To get user browsing time for each web page which is returned as a result to user
query, software called "Genius Filter" was prepared, it is used as a search engine and as
observer to the user browsing time. Genius Filter has an interface where the user can type his
query and as a result, a set of web pages is returned.
The user writes his query, which must be a cluster label, and starts the searching
process, the software searches in the clusters about a cluster label that matches the user's
query and returns a list of links to web pages found in this cluster. When the user clicks on
any link, the target web page opens in a browser window. The timer starts when the web page
is completely loaded. To gain a high accurate user browsing time, the timer stops when a web
page is minimized or is inactive because it isn't currently being browsed by the user.
Several users were trained on using the Genius Filter and were allowed to submit
queries to this filter. For every query and for every returned page (that was opened by the
user) the browsing time was recorded in a database. If several users open the same page, then
the browsing time for that page is the sum of all browsing times.
After a period of browsing web pages (at least one week) the average browsing time
is calculated and any web page that has average browsing time less than a specified threshold
(determined experimentally) is considered irrelevant, otherwise, it is considered relevant to
the user's query.
Figure 2 part (a) shows the first phase of the proposed methodology; C1,C2,and C3
are the initial clusters and solid circles represent documents, Figure 2 part (b) shows the status
of the initial clusters after the filtering phase; solid squares represent irrelevant web pages
based on their average user browsing time which didn’t achieve the threshold. All irrelevant
web pages were moved to a special cluster called irrelevant-cluster.
Figure 2 (a): First Phase of the proposed
technique.
Figure 2 (b): Status of the clusters after
the filtering phase
Re-clustering:
The purpose of the third phase of this technique is to determine the best cluster for each irrelevant
web page. The rank of relevant web pages inside clusters based on user browsing time was investigated.
The top Nrelevant web pages in each cluster are used to represent their clusters in the re-clustering phase.
The top Nrelevant web pages from each cluster were taken and combined in one group as one
data set, and then the KNearest Neighbor (K-NN) algorithm [5] was applied to determine the nearest K
web pages in the data set to each irrelevant web page.
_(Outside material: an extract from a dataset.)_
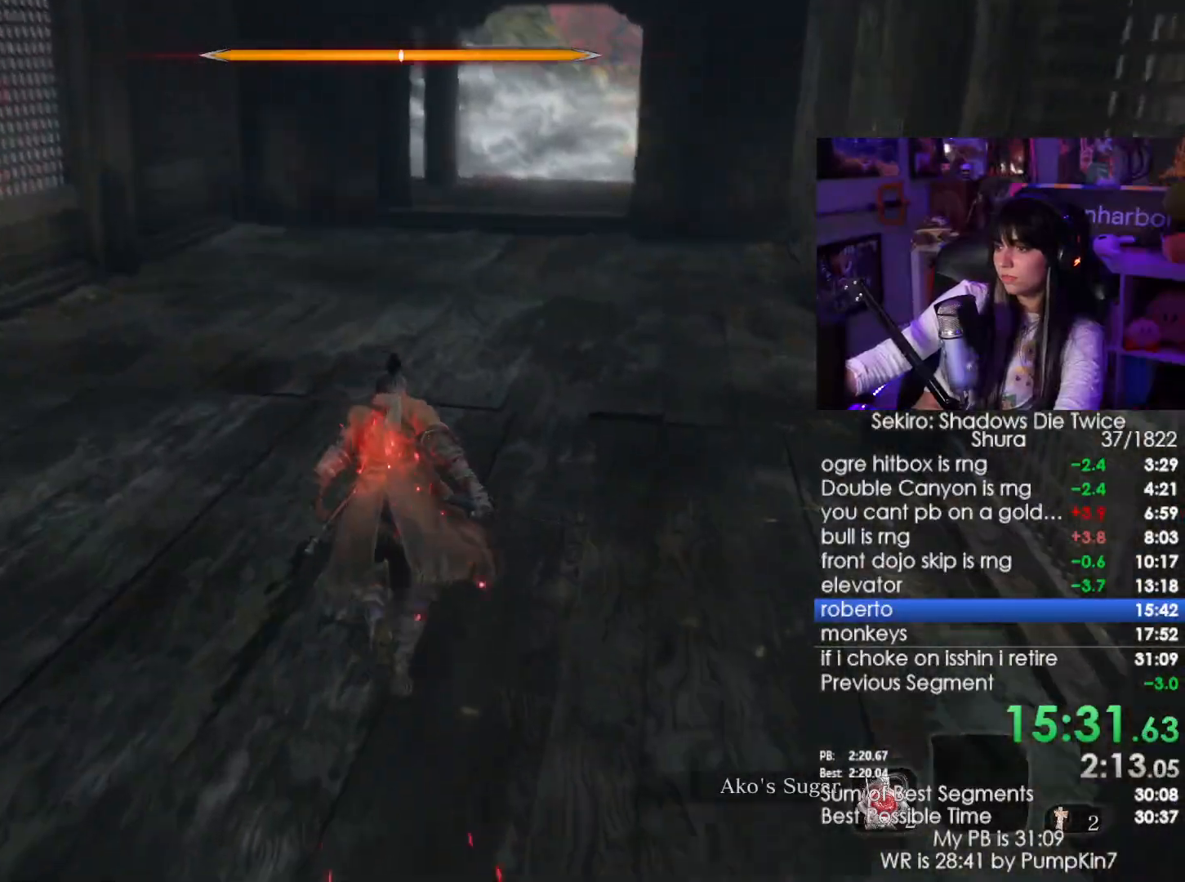
{"keys": ["shift", "w"], "mouse": [], "events": []}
The cluster which contains most of the Knearest
web pages is considered as the best cluster of the irrelevant web page.
4. Experimentation and Result analysis
4.1 Dataset and Experiments
To evaluate the proposed technique, the researchers have pre-specified that the dataset will
consist of 5 classes which are TOEFL,Islam,Java,Computer, and Sport.To create the data set, a
collection of URLs relevant to these five topics is created by using Visual Web Spider [8]. After filling
these URLs into an MS Access database, Genius Downloader reads each URL from the database and
saved its target web page on the hard disk; the last step is concerned with converting each web page into a
document (i.e. removing images and multimedia controls) this was done by using Total HTML Converter
[9]. The number of collected pages per class is shown in Table 1.
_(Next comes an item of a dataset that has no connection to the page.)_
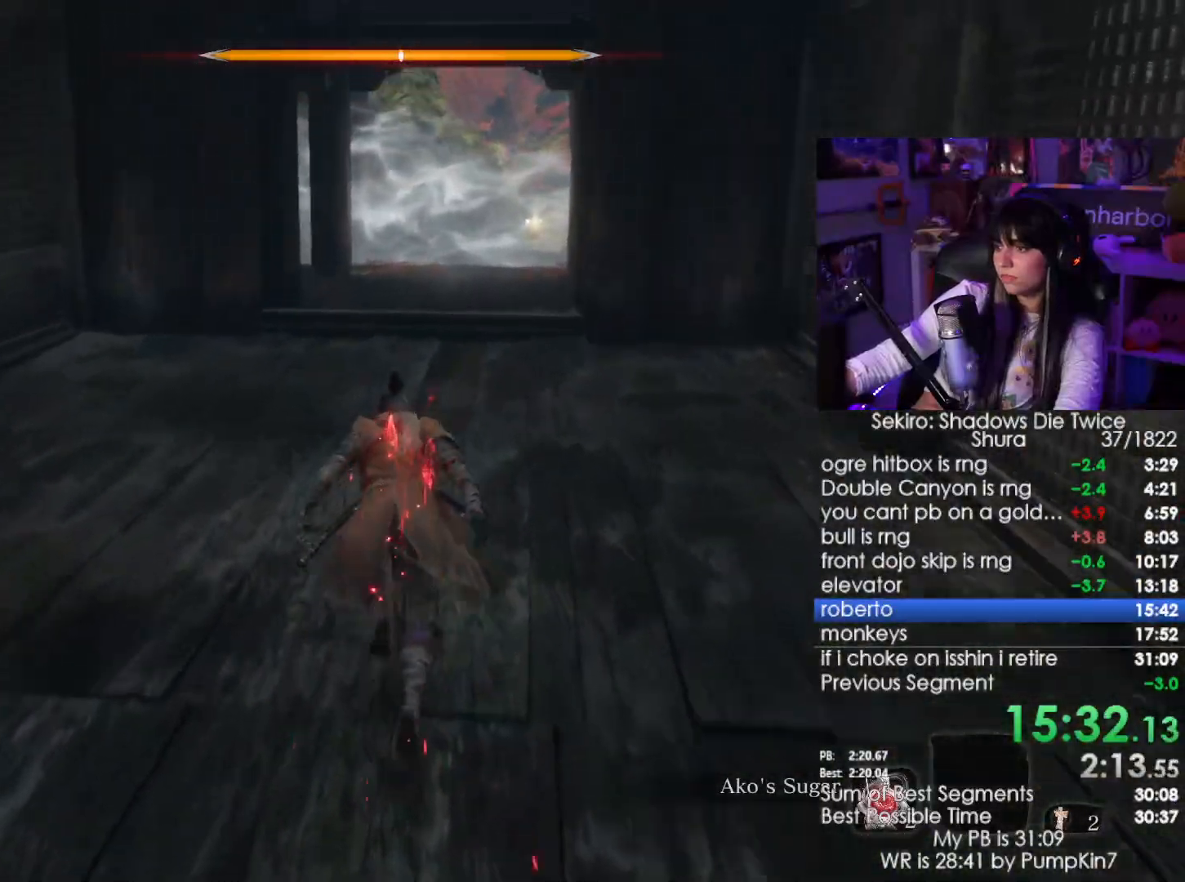
{"keys": ["shift", "w"], "mouse": [], "events": []}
Table 1: Distribution of pages to classes
Experiments have been done using 30 Pentium IV client PCs and one PC was used as a database
server. The operating system used was Windows XP. Also .NET Framework was installed on client PCs
to enable them to run the (Genius Filter). On the server side, MS SQL Server 2000 Enterprise Edition was
installed.
The experiment starts by running Frequent Itemset-based Hierarchal Clustering (FIHC) program
on the data set to get the initial clusters. Table 2 shows the distribution of web pages to clusters. Cluster
labels were determined manually to match original class labels, these labels were determined by counting
the documents that belong to the same original class, and then the cluster label is set to the class name that
most of the cluster’s documents belong to it. For example, given a cluster "C"; its label will be TOEFL if
it contains many documents that talk about TOEFL. After creating the initial clusters by using the FIHC
algorithm, the result was converted from an XML file to a Relational Database; also document vectors,
frequent global items and cluster frequent items were stored in the database.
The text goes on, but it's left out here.